*** WORKING DATA ***

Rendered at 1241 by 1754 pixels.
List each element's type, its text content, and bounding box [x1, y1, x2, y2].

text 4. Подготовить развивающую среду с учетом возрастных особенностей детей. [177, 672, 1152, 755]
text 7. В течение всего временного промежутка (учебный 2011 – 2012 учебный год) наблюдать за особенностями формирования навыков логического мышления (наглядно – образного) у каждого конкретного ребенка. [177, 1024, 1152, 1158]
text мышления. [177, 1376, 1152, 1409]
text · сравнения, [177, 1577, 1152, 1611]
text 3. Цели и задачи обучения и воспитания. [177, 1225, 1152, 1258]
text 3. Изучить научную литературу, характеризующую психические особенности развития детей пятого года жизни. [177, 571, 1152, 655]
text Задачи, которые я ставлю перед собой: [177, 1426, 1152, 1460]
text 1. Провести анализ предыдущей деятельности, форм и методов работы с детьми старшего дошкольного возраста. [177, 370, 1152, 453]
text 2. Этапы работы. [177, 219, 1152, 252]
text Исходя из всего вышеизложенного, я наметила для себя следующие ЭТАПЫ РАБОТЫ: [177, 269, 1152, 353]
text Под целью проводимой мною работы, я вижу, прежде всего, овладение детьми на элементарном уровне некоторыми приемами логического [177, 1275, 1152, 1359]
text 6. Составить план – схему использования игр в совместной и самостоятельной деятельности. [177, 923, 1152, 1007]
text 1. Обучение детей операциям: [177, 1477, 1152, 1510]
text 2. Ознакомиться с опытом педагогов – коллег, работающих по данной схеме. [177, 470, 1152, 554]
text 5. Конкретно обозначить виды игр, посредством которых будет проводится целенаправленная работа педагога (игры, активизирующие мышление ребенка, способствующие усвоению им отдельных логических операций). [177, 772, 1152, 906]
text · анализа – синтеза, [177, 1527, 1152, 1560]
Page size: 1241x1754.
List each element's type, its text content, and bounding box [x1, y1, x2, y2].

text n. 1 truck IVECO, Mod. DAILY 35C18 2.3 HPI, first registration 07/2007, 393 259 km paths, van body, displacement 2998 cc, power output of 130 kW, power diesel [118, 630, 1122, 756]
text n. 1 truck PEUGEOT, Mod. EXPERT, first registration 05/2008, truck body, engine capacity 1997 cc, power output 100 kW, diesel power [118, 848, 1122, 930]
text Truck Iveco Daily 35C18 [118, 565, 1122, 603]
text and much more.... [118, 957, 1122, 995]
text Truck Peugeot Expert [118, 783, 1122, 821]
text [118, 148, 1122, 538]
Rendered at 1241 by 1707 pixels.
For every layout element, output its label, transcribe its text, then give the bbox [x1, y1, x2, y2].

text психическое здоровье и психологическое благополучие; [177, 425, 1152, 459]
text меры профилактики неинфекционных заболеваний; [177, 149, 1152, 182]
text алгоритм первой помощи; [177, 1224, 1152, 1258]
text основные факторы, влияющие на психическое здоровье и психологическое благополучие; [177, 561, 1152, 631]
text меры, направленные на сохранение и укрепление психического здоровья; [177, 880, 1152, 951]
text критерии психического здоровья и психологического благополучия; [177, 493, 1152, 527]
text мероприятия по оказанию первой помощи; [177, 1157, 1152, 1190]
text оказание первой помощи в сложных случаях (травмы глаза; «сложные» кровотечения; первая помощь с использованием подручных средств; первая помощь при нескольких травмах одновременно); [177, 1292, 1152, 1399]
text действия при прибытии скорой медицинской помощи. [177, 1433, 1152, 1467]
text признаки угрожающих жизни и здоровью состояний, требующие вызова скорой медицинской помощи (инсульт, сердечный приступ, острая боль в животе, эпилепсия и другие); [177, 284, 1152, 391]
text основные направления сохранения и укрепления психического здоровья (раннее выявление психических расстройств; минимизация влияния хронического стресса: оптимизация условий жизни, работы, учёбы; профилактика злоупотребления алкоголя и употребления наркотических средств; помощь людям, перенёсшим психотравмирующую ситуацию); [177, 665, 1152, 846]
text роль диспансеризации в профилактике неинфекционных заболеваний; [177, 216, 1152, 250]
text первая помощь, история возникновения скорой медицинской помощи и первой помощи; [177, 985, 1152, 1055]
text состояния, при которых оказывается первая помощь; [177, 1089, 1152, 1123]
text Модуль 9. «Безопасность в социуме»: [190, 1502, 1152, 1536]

*** End of WORKING DATA ***

* **WHAT NEEDS TO BE DONE**: Among the lines above, find the ones containing "которых" and copy them.

* **TASK RESULT**:
text 5. Конкретно обозначить виды игр, посредством которых будет проводится целенаправленная работа педагога (игры, активизирующие мышление ребенка, способствующие усвоению им отдельных логических операций). [177, 772, 1152, 906]
text состояния, при которых оказывается первая помощь; [177, 1089, 1152, 1123]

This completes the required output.